Jordan Bardella chez Apolline de Malherbe (À) : un fox-trot parfaitement exécuté

Capture d’écran (1197)

Comme dans « Danse avec les stars », on devrait pouvoir donner, lors des interviews politiques, des notes techniques et des notes artistiques. Il y a ceux qui jouent la carte de l'entraînement intensif, qui déroulent leurs figures sans brio mais avec sérieux. À l'inverse, il y a ceux qui misent sur l'impro, l'épate, la nouveauté, parfois sans avoir de fond solide ou avec une technique approximative. Et puis, il y a ceux qui ont vraiment bossé et qui, en plus, ont ça dans le sang. C'était le cas, ce 9 janvier, de Jordan Bardella, nouveau président du Rassemblement national et étoile montante de la droite. Il était face à Apolline de Malherbe, sur BFM TV et RMC, et on peut dire que l'entretien s'est bien déroulé. On ne peut pas accuser de complaisance envers le RN la présentatrice vedette de la chaîne d'information, tout comme on ne peut pas accuser le président du RN d'excès de mansuétude envers les journalistes. Et pourtant...

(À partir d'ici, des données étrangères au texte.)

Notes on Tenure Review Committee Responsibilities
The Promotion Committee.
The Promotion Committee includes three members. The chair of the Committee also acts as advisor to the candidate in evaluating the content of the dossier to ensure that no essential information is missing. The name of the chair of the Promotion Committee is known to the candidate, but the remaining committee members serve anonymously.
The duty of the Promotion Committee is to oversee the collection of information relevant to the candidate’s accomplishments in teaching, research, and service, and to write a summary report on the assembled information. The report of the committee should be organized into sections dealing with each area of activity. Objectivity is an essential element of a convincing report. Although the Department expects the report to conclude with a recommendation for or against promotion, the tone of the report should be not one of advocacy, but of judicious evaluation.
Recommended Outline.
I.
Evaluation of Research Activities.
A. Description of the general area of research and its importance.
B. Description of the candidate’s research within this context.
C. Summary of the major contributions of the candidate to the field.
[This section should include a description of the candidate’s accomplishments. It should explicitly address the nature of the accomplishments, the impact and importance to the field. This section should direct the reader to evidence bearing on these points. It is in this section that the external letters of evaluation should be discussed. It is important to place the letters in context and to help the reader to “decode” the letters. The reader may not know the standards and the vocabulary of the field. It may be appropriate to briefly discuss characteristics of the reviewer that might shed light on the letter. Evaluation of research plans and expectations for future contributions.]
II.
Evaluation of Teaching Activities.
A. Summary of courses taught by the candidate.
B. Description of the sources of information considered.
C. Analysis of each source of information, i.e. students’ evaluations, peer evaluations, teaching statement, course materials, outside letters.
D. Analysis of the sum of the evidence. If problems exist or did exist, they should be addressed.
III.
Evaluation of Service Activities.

Jordan Bardella a été invité à s'exprimer sur tous (absolument tous) les sujets du moment. On a commencé, comme dans tous les entretiens, par un peu de « small talk » sportif pour briser la glace : cette fois, c'était des propos de Noël Le Graet sur Zinédine Zidane qu'il était question. Bardella condamne, évidemment, avec mesure, fermeté mais avec sobriété. Sans faute technique. De sobriété, d'ailleurs, il parle par la suite, avec humour, prétendant que Le Graet, pour tenir de tels propos, n'est pas du genre à respecter le dry January, ce mois de janvier sans alcool qui est à la mode. Apolline de Malherbe entre dans son jeu : « Vous pensez qu'il y a une affaire de [elle fait le geste de se torcher le nez] picole ? » Involontairement, la complicité est établie : c'est un sans-faute artistique.

Sujet suivant, plus ardu : les propos de Michel Houellebecq sur les musulmans, tenus dans Front populaire, lors de son entretien avec Michel Onfray. Bardella reconnaît volontiers des propos excessifs de la part de Michel Houellebecq, mais précise immédiatement qu'il y a, de l'aveu même des responsables des services de sécurité français, passés et présents, des quartiers hors de contrôle. Une figure technique facile - suivie, dans la foulée, d'une figure plus artistique où Bardella, rebondissant sur les propos de Houellebecq, cite François Hollande dans Un Président ne devrait pas dire ça au sujet de la partition et de la guerre civile. Impeccable.

Un mot rapide sur le maillot de foot « Mohammed Merah » à Toulouse, puis sur les partisans de Bolsonaro qui ont pris d'assaut les bâtiments officiels brésiliens - des passes rapides, sur lesquelles un danseur de cette classe ne s'emmêle pas les pinceaux - avant d'attaquer le projet de loi portant sur la réforme des retraites. C'est le gros morceau de la chorégraphie, le porté aérien, le soleil acrobatique. Techniquement, Jordan Bardella est au point, évidemment : éléments de langage sur la « guerre sociale aux Français », notions tirées des rapports officiels sur la non-justification économique de cette réforme, il ne manque rien, c'est propre. Artistiquement, c'est encore mieux. Apolline de Malherbe est une partenaire aguerrie, elle lui donne du fil à retordre, c'est presque une sorte de tango. Avec ironie, quand il avance que sa solution est la meilleure, elle lui dit qu'elle a déjà entendu ça cent fois. Mais elle semble prête à sourire. C'est du chouette boulot. Sur le fond, Jordan Bardella convainc le public ; sur la forme, il séduirait presque son interlocutrice.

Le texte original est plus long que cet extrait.